A landlord's failure to enforce lease rights in response to a tenant's default can result in the default rights becoming unenforceable.

In the recent Alberta case of Sledz v. Edmonton Home Fair Ltd., a tenant entered into a lease to operate a restaurant. The tenant didn't open for business by the commencement date set out in the lease. It was late several times in paying rent. When it did start operating, it operated in a haphazard and part-time fashion. The restaurant was often closed for extended periods of time. All this behaviour by the tenant was clearly in breach of the lease.

The landlord initially served a default notice on the tenant, but in the following months did not enforce its default rights after the further defaults. Instead, it accepted late payments of rent from the tenant, and permitted the defaults to continue. From the landlord's perspective, it was more interested in getting the restaurant up and running in a proper way than using its default and lease termination rights to end a new lease, so it tolerated many of the tenant's breaches and in fact entered into negotiations in several instances to preserve the lease despite continuous breaches.

Eventually, the landlord's patience ran out. Without advance notice to the tenant, the landlord terminated the lease, re-took possession, and cashed in a letter of credit the tenant had provided as security for lease performance.

The tenant sued the landlord, claiming that the landlord had no right to terminate the lease in the circumstances. The tenant argued that the landlord, through its conduct, had led the tenant to believe that the lease provisions wouldn't be strictly enforced. The tenant won.

Landlord's conduct prevented lease enforcement

The trial judge agreed that the tenant's actions had been in breach of the lease, but that the landlord's course of conduct amounted to "promissory estoppel". The trial judge ruled that the landlord accepted the ongoing defaults of the tenant. The words and conduct of the landlord created the impression that it would not hold the tenant strictly to the terms of the lease. The court approved this statement of law:

"where one party has, by his words or conduct, made to the other a promise or assurance which was intended to affect the legal relations between them and to be acted on accordingly, then, once the other party has taken him at his word and acted on it, the one who gave the promise or assurance cannot afterwards be allowed to revert to the previous legal relations as if no such promise or assurance had been made by him."

There must be evidence showing that the landlord intended that the legal relations created by the contract would be altered as a result of the negotiations, and the words or conduct of the landlord must give rise to an unambiguous promise.

The court in the Sledz case ruled that the landlord's conduct was unambiguous, and quoted the famous English case of Vigers v. Pike (1842): "A man, who with full knowledge of his case, does not complain, but deals with his opponent as if he had no case against him, builds up from day to day a wall of protection for such opponent, which will probably defeat any future attack upon him."

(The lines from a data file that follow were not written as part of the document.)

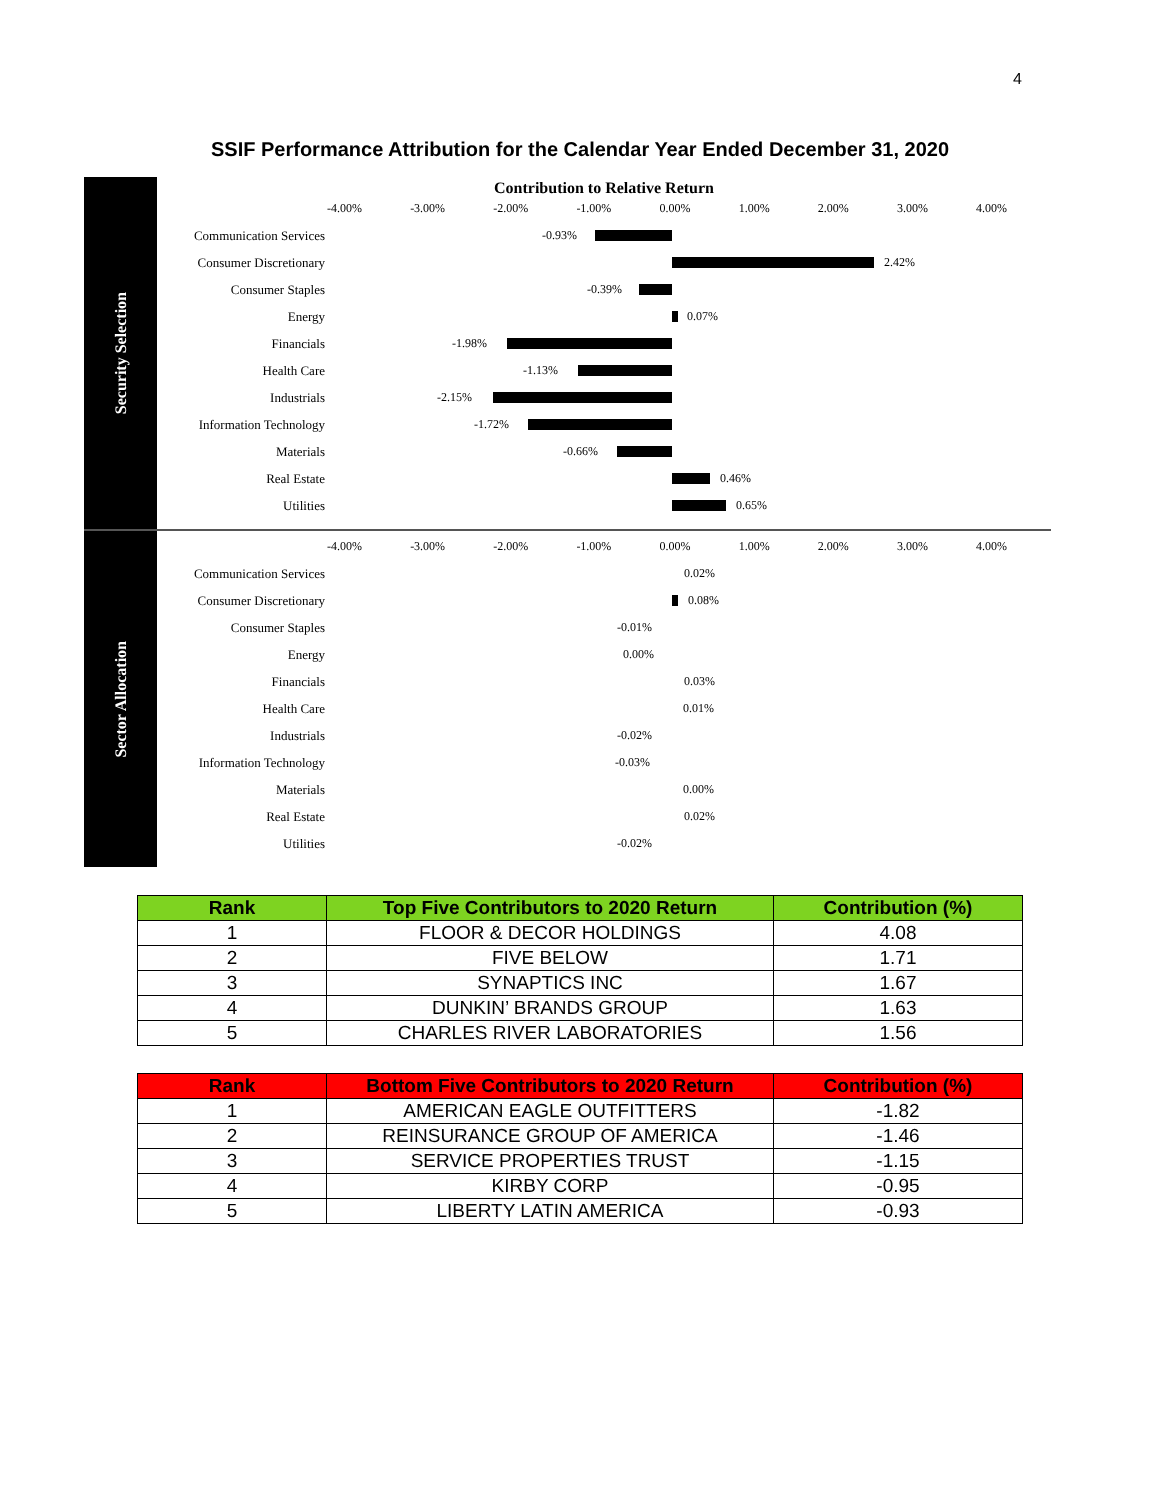4
SSIF Performance Attribution for the Calendar Year Ended December 31, 2020
Security Selection
Contribution to Relative Return
-4.00% -3.00% -2.00% -1.00% 0.00% 1.00% 2.00% 3.00% 4.00%
Communication Services
-0.93%
Consumer Discretionary
2.42%
Consumer Staples
-0.39%
Energy
0.07%
Financials
-1.98%
Health Care
-1.13%
Industrials
-2.15%
Information Technology
-1.72%
Materials
-0.66%
Real Estate
0.46%
Utilities
0.65%
Sector Allocation
-4.00% -3.00% -2.00% -1.00% 0.00% 1.00% 2.00% 3.00% 4.00%
Communication Services
0.02%
Consumer Discretionary
0.08%
Consumer Staples
-0.01%
Energy
0.00%
Financials
0.03%
Health Care
0.01%
Industrials
-0.02%
Information Technology
-0.03%
Materials
0.00%
Real Estate
0.02%
Utilities
-0.02%
| Rank | Top Five Contributors to 2020 Return | Contribution (%) |
| --- | --- | --- |
| 1 | FLOOR & DECOR HOLDINGS | 4.08 |
| 2 | FIVE BELOW | 1.71 |
| 3 | SYNAPTICS INC | 1.67 |
| 4 | DUNKIN’ BRANDS GROUP | 1.63 |
| 5 | CHARLES RIVER LABORATORIES | 1.56 |
| Rank | Bottom Five Contributors to 2020 Return | Contribution (%) |
| --- | --- | --- |
| 1 | AMERICAN EAGLE OUTFITTERS | -1.82 |
| 2 | REINSURANCE GROUP OF AMERICA | -1.46 |
| 3 | SERVICE PROPERTIES TRUST | -1.15 |
| 4 | KIRBY CORP | -0.95 |
| 5 | LIBERTY LATIN AMERICA | -0.93 |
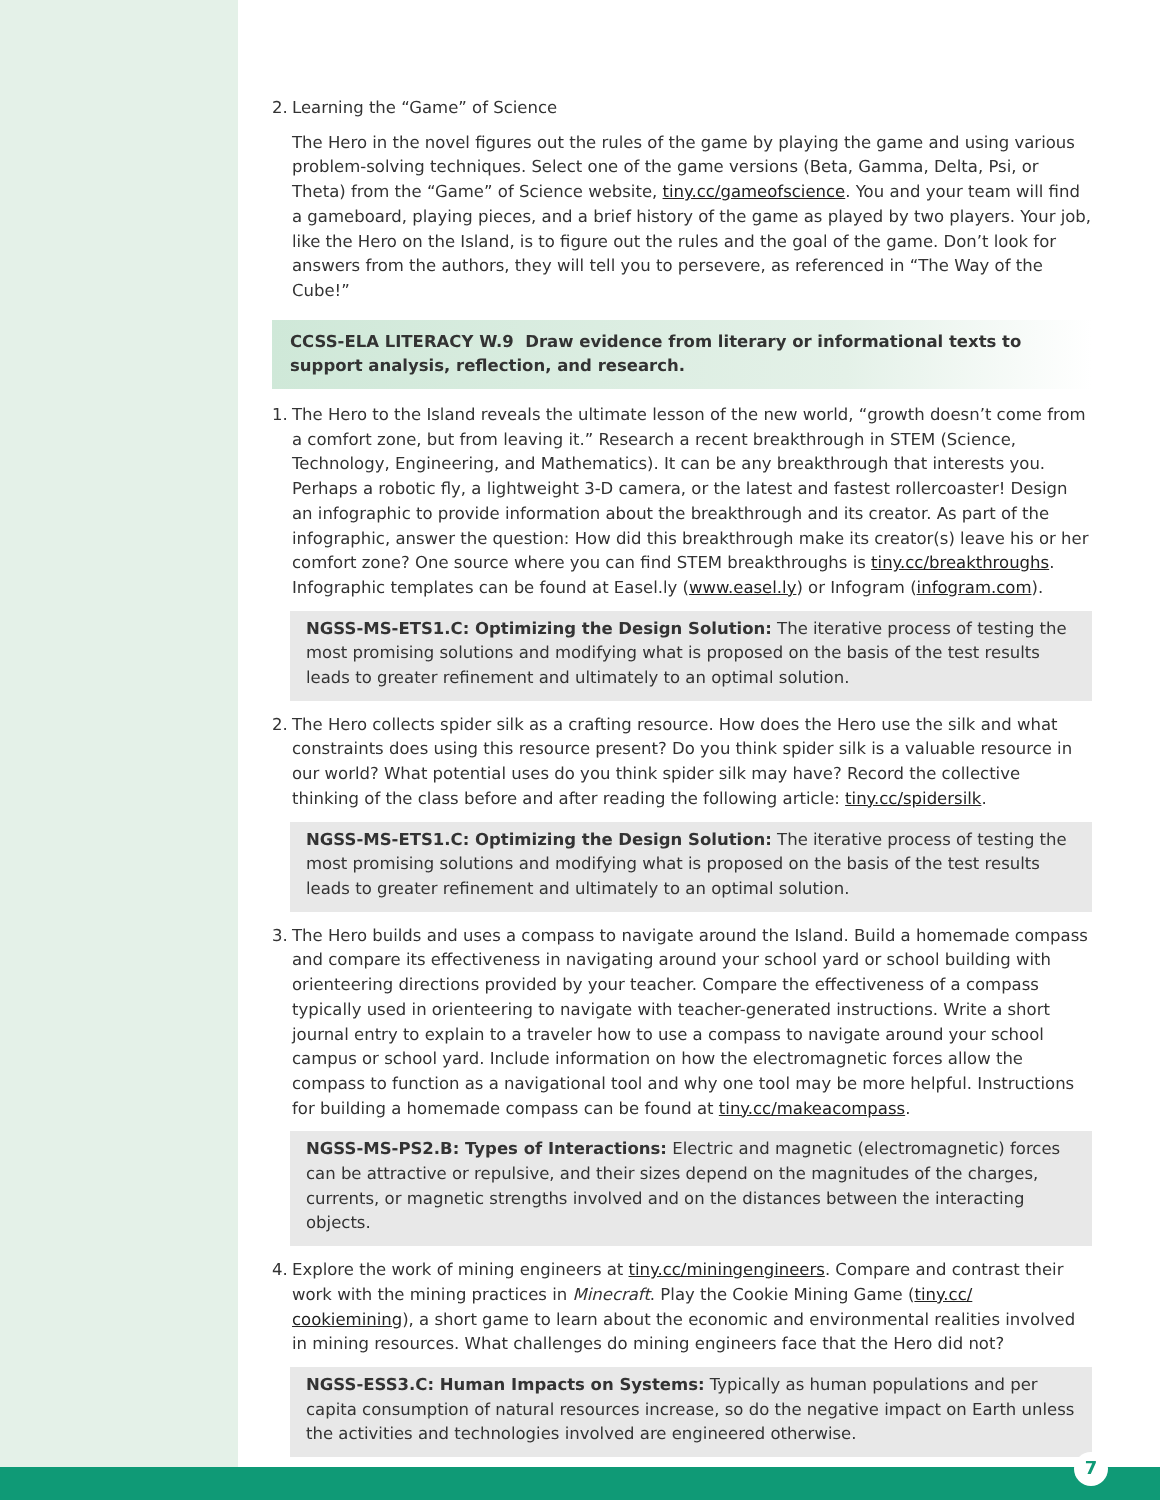2. Learning the “Game” of Science
The Hero in the novel figures out the rules of the game by playing the game and using various problem-solving techniques. Select one of the game versions (Beta, Gamma, Delta, Psi, or Theta) from the “Game” of Science website, tiny.cc/gameofscience. You and your team will find a gameboard, playing pieces, and a brief history of the game as played by two players. Your job, like the Hero on the Island, is to figure out the rules and the goal of the game. Don’t look for answers from the authors, they will tell you to persevere, as referenced in “The Way of the Cube!”
CCSS-ELA LITERACY W.9 Draw evidence from literary or informational texts to support analysis, reflection, and research.
1. The Hero to the Island reveals the ultimate lesson of the new world, “growth doesn’t come from a comfort zone, but from leaving it.” Research a recent breakthrough in STEM (Science, Technology, Engineering, and Mathematics). It can be any breakthrough that interests you. Perhaps a robotic fly, a lightweight 3-D camera, or the latest and fastest rollercoaster! Design an infographic to provide information about the breakthrough and its creator. As part of the infographic, answer the question: How did this breakthrough make its creator(s) leave his or her comfort zone? One source where you can find STEM breakthroughs is tiny.cc/breakthroughs. Infographic templates can be found at Easel.ly (www.easel.ly) or Infogram (infogram.com).
NGSS-MS-ETS1.C: Optimizing the Design Solution: The iterative process of testing the most promising solutions and modifying what is proposed on the basis of the test results leads to greater refinement and ultimately to an optimal solution.
2. The Hero collects spider silk as a crafting resource. How does the Hero use the silk and what constraints does using this resource present? Do you think spider silk is a valuable resource in our world? What potential uses do you think spider silk may have? Record the collective thinking of the class before and after reading the following article: tiny.cc/spidersilk.
NGSS-MS-ETS1.C: Optimizing the Design Solution: The iterative process of testing the most promising solutions and modifying what is proposed on the basis of the test results leads to greater refinement and ultimately to an optimal solution.
3. The Hero builds and uses a compass to navigate around the Island. Build a homemade compass and compare its effectiveness in navigating around your school yard or school building with orienteering directions provided by your teacher. Compare the effectiveness of a compass typically used in orienteering to navigate with teacher-generated instructions. Write a short journal entry to explain to a traveler how to use a compass to navigate around your school campus or school yard. Include information on how the electromagnetic forces allow the compass to function as a navigational tool and why one tool may be more helpful. Instructions for building a homemade compass can be found at tiny.cc/makeacompass.
NGSS-MS-PS2.B: Types of Interactions: Electric and magnetic (electromagnetic) forces can be attractive or repulsive, and their sizes depend on the magnitudes of the charges, currents, or magnetic strengths involved and on the distances between the interacting objects.
4. Explore the work of mining engineers at tiny.cc/miningengineers. Compare and contrast their work with the mining practices in Minecraft. Play the Cookie Mining Game (tiny.cc/ cookiemining), a short game to learn about the economic and environmental realities involved in mining resources. What challenges do mining engineers face that the Hero did not?
NGSS-ESS3.C: Human Impacts on Systems: Typically as human populations and per capita consumption of natural resources increase, so do the negative impact on Earth unless the activities and technologies involved are engineered otherwise.
7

In Sledz, the court concluded that the landlord was prohibited from terminating the lease because the landlord "engaged in lease-affirming conduct and, in particular, the acceptance of the post-dated cheques during the course of the continuous breaches of the lease. This action, coupled with the previous negotiations in which the [landlord] engaged, in order to maintain the lease, without insisting upon the [tenant's] strict compliance with the terms of the lease permits the [tenant] to raise the doctrine of promissory estoppel to assist him. These were not mere indulgences offered by the [landlord] but a continual pattern of conduct intended to and which affected the legal relationship of the parties."

No-Waiver Clause is not a solution

The court also ruled that the tenant could rely on the doctrine of waiver in its claim against the landlord. Put simply, that doctrine states that where one party to a contract chooses to not rely on some known right or defect in the performance of the other party, then the first party can't later rely on that right or defect in any claim against the defaulting party. The court stated that "where there is a breach of a lease provision and a landlord subsequently with full knowledge of the breach, accepts rent from the tenant, such acceptance is sufficient to constitute a waiver at law."

The landlord then argued that, even if it had not strictly enforced its lease rights in face of the tenant's defaults, it could rely upon the clause in the lease that stated that no waiver of rights has any effect unless made in writing. The court reviewed law in the area and concluded that "the fact that there is a written waiver clause in the Lease agreement is not fatal to a tenant's position."

As a result, the landlord was required to repay the line of credit, and interest, and a variety of other damages to the tenant. The landlord's claim against the tenant was dismissed in its entirety.

What can a landlord do? Cases such as this seem to make it more difficult for landlords who want to work cooperatively with tenants and who wish to avoid full-blown vigourous lease enforcement for every breach. However, the facts and the law are not as bleak as they appear in the Sledz case. The law on both promissory estoppel and waiver will permit the strict enforcement of a lease to be reinstated in certain circumstances, upon appropriate reasonable notice to the tenant. The landlord in Sledz failed to give that reinstatement notice; instead, it purported to enforce the lease when by its conduct it had lost its right to do so.

The content of this article is intended to provide a general guide to the subject matter. Specialist advice should be sought about your specific circumstances.